An initial step in analyzing differential expression is to extract those transcripts that are most differentially expressed (most significant P-values and fold-changes) and to cluster the transcripts according to their patterns of differential expression across the samples. To do this, you can run the following from within the edgeR output directory, bu running the following script:

$TRINITY_HOME/Analysis/DifferentialExpression/analyze_diff_expr.pl
####################################################################################
#
# Required:
#
#  --matrix    matrix.normalized.FPKM
#
# Optional:
#
#  -P          p-value cutoff for FDR  (default: 0.001)
#
#  -C          min abs(log2(a/b)) fold change (default: 2  (meaning 2^(2) or 4-fold).
#
#  --output    prefix for output file (default: "diffExpr.P${Pvalue}_C${C})
#
#  Clustering methods:
#
#  --gene_dist <string>        euclidean, pearson, spearman,   (default: euclidean)
#                              maximum, manhattan, canberra, binary, minkowski
#
#  --gene_clust <string>       ward, single, complete, average, mcquitty, median, centroid (default: complete)
#
#
#
####################################################################################

For example:

$TRINITY_HOME/Analysis/DifferentialExpression/analyze_diff_expr.pl --matrix matrix.TMM_normalized.FPKM -P 1e-3 -C 2

heatmap

The above is mostly just a visual reference. To more seriously study and define your gene clusters, you will need to interact with the data as described below. The clusters and all required data for interrogating and defining clusters is all saved with an R-session, locally with the file all.RData. This will be leveraged as described below.

Automatically defining a K-number of Gene Clusters

Run the script below to automatically split the data set into a sets of transcripts with related expression patterns by partitioning the hierarchically clustered transcript tree.

$TRINITY_HOME/Analysis/DifferentialExpression/define_clusters_by_cutting_tree.pl
###################################################################################
#
# -K <int>          define K clusters via k-means algorithm
#
#  or, cut the hierarchical tree:
#
# --Ktree <int>     cut tree into K clusters
#
# --Ptree <float>   cut tree based on this percent of max(height) of tree
#
# -R <string>  the filename for the store RData (file.all.RData)
#
###################################################################################

For example:

$TRINITY_HOME/Analysis/DifferentialExpression/define_clusters_by_cutting_tree.pl --Ptree $percent_tree_height

A directory will be created called: diffExpr.P0.001_C2.matrix.R.all.RData.clusters_fixed_P_20/ and contain the expression matrix for each of the clusters (log2-transformed, median centered).

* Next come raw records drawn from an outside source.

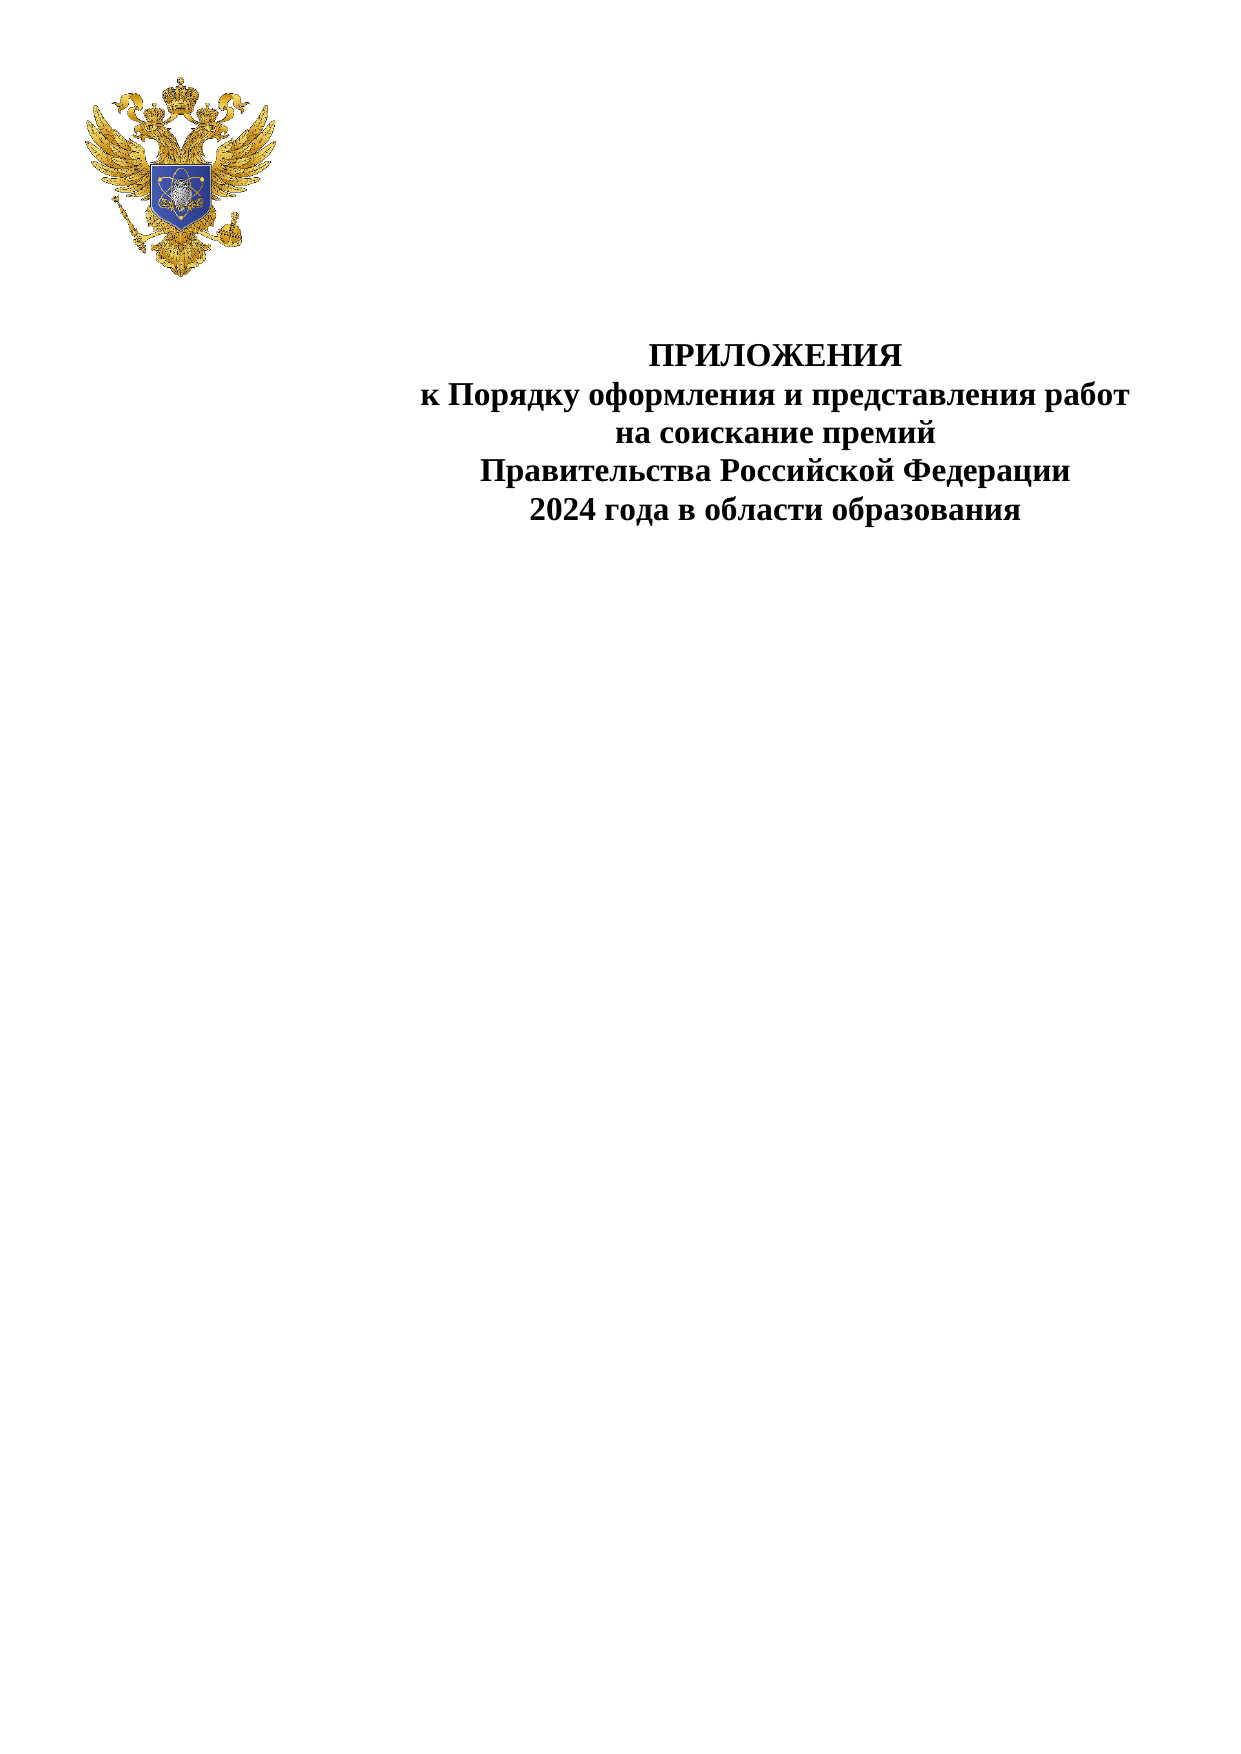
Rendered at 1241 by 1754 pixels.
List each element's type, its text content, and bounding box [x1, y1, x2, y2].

text Правительства Российской Федерации [399, 450, 1152, 489]
picture [85, 77, 276, 277]
text на соискание премий [399, 412, 1152, 450]
text 2024 года в области образования [399, 489, 1152, 527]
text ПРИЛОЖЕНИЯ [399, 335, 1152, 374]
text к Порядку оформления и представления работ [399, 374, 1152, 412]
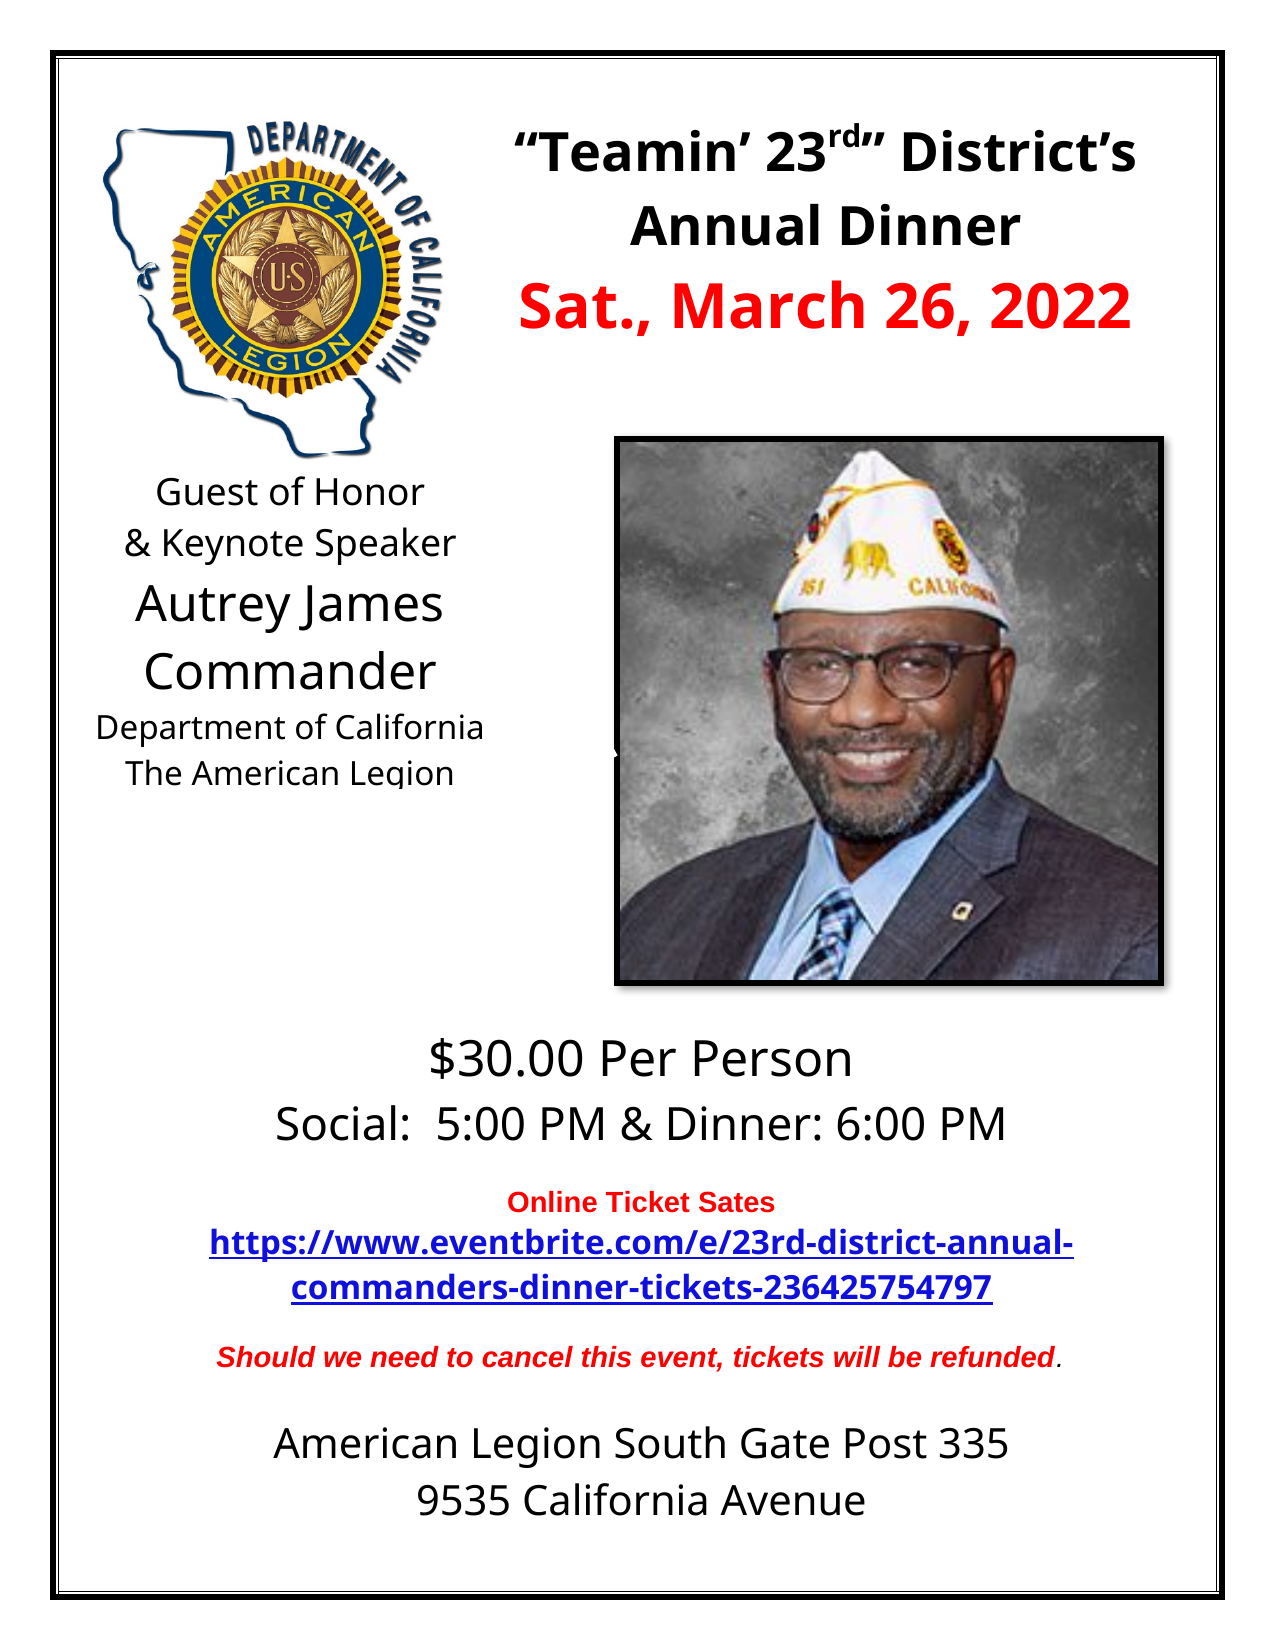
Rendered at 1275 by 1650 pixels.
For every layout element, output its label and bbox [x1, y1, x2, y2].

picture [620, 442, 1158, 980]
picture [85, 105, 457, 474]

To plot the mean-centered expression patterns for each cluster, visit that directory and run:

$TRINITY_HOME/Analysis/DifferentialExpression/plot_expression_patterns.pl subcluster_*

This will generate a summary image file: my_cluster_plots.pdf, as shown below:

expression_profiles_for_clusters

Manually Defining Gene Clusters

Manually defining your clusters is the best way to organize the data to your liking. This is an interactive process. Fire up R from within your output directory, being sure it contains the all.RData file, and enter the following commands:

% R
> load("all.RData") # check for your corresponding .RData file name to use here, replace all.RData accordingly
> source("$TRINITY_HOME/Analysis/DifferentialExpression/R/manually_define_clusters.R")
> manually_define_clusters(hc_genes, centered_data)

This should yield a display containing the hierarchically clustered genes, as shown below:

expression_hcl_tree

Now, manually define your clusters from left to right (order matters here, so you can decipher the results later!) by clicking on the branch vertical branch that defines the clade of interest. After clicking on the branch, it will be drawn with a red box around the selected clade, as shown below:

manually_selected_hcl_clusters_from_tree

Right click with the mouse (or double-touch a touchpad) to exit from cluster selection.

The clusters as selected will be written to a subdirectory manually_defined_clusters_$count_clusters, and exist in a format similar to the automated-selection of clusters described above. Likewise, you can generate plots of the expression patterns for each cluster using the plot_expression_patterns.pl script.